MATERIAL FOR THIS TASK>
--- START ---

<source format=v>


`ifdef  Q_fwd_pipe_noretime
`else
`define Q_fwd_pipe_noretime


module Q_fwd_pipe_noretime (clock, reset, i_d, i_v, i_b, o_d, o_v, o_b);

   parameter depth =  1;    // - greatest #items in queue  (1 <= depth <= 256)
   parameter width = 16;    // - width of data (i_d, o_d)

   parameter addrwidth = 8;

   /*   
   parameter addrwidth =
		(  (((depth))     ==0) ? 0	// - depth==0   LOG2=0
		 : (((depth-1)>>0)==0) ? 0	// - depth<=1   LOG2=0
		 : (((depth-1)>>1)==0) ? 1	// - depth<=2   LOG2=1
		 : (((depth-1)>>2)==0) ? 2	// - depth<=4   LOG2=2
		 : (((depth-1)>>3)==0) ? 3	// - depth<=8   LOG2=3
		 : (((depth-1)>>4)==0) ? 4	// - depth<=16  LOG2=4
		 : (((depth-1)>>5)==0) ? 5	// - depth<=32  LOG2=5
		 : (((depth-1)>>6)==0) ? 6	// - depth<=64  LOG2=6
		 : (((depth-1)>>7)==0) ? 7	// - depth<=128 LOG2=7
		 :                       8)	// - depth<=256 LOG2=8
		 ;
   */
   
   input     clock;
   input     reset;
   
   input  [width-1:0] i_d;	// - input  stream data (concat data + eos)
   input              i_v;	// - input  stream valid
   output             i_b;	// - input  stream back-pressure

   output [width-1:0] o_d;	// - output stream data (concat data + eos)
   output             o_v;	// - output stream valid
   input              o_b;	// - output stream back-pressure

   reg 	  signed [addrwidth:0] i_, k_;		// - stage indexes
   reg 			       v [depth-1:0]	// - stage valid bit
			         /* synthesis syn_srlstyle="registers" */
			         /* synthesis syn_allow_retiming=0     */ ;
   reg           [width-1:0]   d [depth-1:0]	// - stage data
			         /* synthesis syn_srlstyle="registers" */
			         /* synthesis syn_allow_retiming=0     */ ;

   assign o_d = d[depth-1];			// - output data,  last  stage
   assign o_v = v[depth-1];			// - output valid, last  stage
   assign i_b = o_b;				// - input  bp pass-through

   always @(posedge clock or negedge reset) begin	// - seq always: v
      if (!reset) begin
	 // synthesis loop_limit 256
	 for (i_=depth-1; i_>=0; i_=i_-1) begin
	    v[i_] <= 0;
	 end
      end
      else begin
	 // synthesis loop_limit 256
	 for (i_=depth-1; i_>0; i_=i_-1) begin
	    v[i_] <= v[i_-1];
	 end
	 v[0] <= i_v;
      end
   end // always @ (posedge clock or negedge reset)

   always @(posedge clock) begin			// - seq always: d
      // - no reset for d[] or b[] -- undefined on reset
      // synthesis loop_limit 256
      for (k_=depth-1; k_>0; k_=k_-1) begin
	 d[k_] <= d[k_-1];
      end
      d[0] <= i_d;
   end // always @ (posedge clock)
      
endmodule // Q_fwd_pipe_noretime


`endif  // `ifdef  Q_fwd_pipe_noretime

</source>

--- END ---
--- START ---

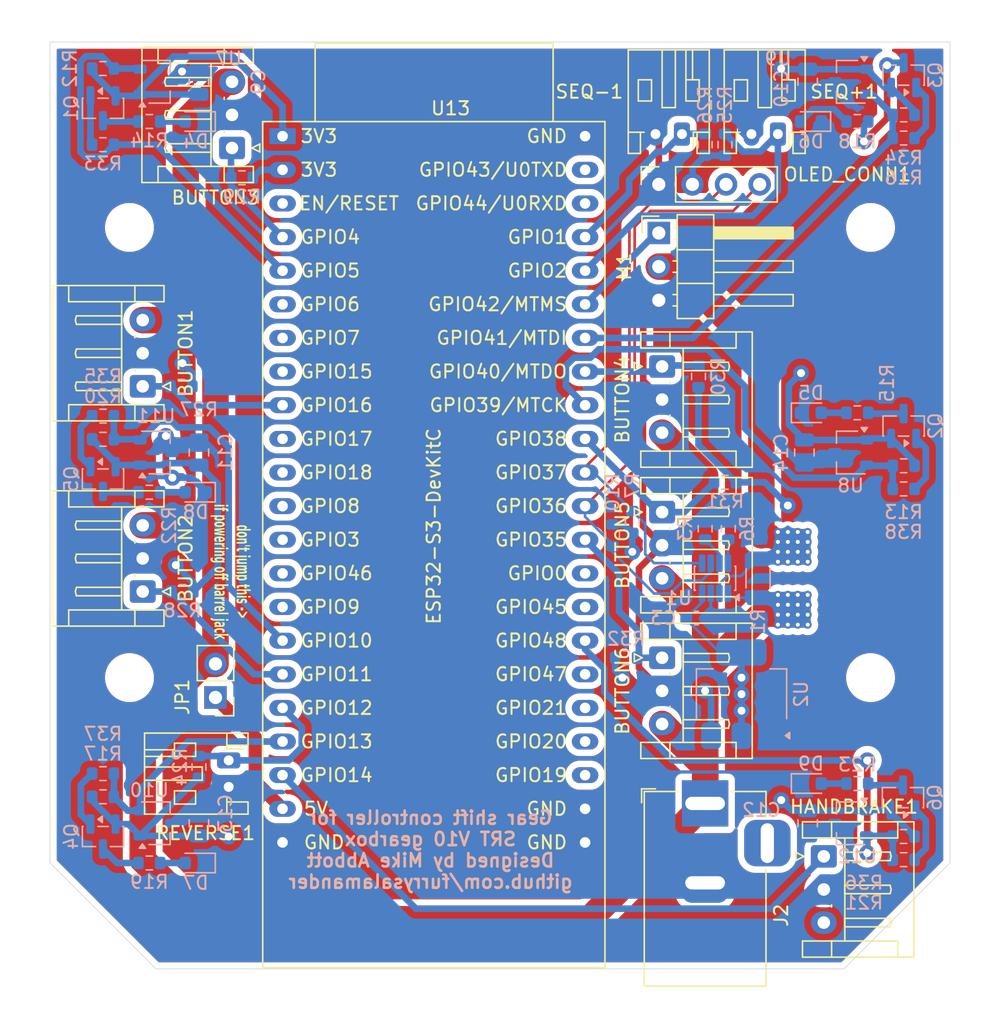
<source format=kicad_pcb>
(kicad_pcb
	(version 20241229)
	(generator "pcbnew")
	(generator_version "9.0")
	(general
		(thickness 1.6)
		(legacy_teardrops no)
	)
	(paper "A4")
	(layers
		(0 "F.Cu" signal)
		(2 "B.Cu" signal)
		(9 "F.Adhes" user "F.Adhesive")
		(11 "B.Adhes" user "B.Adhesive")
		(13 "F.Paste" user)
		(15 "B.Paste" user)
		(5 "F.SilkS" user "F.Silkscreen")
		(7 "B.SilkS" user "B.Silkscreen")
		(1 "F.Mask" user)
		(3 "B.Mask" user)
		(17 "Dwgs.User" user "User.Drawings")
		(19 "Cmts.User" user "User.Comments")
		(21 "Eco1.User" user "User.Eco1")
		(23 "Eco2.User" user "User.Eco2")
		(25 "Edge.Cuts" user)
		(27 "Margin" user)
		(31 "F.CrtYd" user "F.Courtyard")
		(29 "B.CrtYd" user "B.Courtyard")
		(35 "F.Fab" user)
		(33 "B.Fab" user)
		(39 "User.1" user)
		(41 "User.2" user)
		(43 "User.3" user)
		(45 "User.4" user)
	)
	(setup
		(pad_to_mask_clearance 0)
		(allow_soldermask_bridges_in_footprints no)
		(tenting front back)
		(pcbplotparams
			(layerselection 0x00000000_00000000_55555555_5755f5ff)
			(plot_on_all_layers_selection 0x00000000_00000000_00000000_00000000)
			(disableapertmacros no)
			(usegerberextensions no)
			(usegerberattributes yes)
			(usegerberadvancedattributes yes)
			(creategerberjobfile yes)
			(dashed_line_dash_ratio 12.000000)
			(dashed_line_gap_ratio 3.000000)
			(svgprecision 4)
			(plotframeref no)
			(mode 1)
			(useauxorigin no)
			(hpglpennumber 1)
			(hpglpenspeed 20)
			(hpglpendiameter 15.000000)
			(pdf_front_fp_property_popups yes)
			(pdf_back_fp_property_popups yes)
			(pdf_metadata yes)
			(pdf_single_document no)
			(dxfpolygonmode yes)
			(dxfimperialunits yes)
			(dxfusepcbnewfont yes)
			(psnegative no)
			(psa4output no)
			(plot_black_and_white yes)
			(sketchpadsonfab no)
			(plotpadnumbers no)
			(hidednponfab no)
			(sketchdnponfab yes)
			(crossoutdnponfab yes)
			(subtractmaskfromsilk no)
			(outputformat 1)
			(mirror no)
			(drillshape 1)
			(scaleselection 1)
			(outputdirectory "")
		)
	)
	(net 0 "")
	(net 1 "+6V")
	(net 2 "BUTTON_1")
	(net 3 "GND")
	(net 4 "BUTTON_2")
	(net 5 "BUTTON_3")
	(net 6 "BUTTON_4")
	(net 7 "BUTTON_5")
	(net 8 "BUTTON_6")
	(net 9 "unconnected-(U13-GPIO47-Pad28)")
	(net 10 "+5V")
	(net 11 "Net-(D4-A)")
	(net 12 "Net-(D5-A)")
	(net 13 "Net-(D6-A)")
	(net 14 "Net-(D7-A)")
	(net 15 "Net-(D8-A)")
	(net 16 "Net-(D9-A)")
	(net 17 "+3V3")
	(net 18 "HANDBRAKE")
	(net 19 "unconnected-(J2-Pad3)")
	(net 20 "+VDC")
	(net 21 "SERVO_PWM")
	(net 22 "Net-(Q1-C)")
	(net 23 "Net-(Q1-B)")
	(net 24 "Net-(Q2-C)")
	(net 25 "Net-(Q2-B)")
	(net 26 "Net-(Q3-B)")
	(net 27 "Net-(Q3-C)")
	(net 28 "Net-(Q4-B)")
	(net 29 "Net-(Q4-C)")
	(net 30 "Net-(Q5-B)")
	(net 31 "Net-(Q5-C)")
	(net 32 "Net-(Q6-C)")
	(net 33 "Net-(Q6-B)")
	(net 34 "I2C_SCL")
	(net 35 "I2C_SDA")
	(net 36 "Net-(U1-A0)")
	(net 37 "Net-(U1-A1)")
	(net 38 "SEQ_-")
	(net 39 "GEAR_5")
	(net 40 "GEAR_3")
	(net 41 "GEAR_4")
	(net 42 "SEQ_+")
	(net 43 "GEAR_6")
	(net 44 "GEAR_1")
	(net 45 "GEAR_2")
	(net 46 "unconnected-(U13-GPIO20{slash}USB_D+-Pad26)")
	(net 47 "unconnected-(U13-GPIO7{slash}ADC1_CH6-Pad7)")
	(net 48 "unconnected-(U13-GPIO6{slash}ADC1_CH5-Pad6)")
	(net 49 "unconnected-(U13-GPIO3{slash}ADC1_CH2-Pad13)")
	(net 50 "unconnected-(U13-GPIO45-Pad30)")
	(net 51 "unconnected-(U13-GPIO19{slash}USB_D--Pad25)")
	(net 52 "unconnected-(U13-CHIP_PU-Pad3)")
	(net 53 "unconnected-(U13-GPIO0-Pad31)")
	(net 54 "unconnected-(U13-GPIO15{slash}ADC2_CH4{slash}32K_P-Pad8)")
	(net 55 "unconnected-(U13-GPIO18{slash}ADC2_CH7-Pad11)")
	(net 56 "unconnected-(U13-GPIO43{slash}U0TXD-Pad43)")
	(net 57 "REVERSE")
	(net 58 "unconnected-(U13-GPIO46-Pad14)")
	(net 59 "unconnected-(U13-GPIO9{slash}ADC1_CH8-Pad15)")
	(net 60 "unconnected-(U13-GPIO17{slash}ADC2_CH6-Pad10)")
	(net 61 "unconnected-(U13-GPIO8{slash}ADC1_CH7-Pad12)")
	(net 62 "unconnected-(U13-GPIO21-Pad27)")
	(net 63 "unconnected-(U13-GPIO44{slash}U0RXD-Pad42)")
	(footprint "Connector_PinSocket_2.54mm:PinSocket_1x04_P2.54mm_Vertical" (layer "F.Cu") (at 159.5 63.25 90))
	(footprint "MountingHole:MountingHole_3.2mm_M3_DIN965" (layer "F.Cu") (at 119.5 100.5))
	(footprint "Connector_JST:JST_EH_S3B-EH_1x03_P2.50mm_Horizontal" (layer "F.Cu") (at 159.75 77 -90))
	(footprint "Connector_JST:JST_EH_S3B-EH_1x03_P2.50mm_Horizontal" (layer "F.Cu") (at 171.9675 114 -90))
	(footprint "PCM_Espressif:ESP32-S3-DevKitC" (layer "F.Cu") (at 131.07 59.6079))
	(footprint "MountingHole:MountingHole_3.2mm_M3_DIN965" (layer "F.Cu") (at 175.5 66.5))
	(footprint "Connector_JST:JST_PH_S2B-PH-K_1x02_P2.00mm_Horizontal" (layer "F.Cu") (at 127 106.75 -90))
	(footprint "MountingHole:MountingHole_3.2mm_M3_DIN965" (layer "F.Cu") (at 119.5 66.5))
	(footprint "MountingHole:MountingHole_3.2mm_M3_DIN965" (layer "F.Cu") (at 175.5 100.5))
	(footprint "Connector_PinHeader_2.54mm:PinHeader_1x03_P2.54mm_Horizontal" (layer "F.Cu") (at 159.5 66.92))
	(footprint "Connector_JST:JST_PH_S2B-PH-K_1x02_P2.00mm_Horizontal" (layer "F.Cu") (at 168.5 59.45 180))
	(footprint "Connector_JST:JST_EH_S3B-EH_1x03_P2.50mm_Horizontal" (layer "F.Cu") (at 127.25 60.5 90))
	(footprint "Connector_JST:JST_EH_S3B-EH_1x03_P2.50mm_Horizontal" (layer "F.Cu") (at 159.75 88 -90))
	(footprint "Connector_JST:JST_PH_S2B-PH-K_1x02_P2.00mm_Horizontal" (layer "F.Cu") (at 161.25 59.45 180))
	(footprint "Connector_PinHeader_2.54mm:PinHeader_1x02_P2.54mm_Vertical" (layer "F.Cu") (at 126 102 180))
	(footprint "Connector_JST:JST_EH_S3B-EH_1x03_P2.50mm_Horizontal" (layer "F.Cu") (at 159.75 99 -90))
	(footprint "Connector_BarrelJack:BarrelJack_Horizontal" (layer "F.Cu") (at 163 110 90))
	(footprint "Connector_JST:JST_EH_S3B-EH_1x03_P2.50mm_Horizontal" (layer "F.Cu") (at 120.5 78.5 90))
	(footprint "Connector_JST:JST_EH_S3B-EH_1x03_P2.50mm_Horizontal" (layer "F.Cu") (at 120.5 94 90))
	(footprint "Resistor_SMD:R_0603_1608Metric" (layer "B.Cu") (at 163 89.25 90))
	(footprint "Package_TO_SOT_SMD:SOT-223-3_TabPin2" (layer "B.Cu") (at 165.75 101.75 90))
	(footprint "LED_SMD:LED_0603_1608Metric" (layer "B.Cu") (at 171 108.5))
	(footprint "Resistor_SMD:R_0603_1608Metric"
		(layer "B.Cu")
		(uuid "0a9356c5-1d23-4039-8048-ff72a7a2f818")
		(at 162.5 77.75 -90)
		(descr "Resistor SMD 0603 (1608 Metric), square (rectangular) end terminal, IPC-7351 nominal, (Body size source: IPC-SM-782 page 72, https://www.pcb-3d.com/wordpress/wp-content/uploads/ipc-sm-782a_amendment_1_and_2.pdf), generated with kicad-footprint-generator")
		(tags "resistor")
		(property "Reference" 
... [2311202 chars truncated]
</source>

--- END ---
--- START ---

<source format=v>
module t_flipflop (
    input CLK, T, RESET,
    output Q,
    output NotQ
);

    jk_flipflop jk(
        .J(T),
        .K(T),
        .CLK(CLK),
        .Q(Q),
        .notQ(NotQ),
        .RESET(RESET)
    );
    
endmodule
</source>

--- END ---

EXERCISE PROMPT>
From the listing above, collect every line that mentions the word "endmodule".

EXERCISE RESPONSE>
endmodule // Q_fwd_pipe_noretime
endmodule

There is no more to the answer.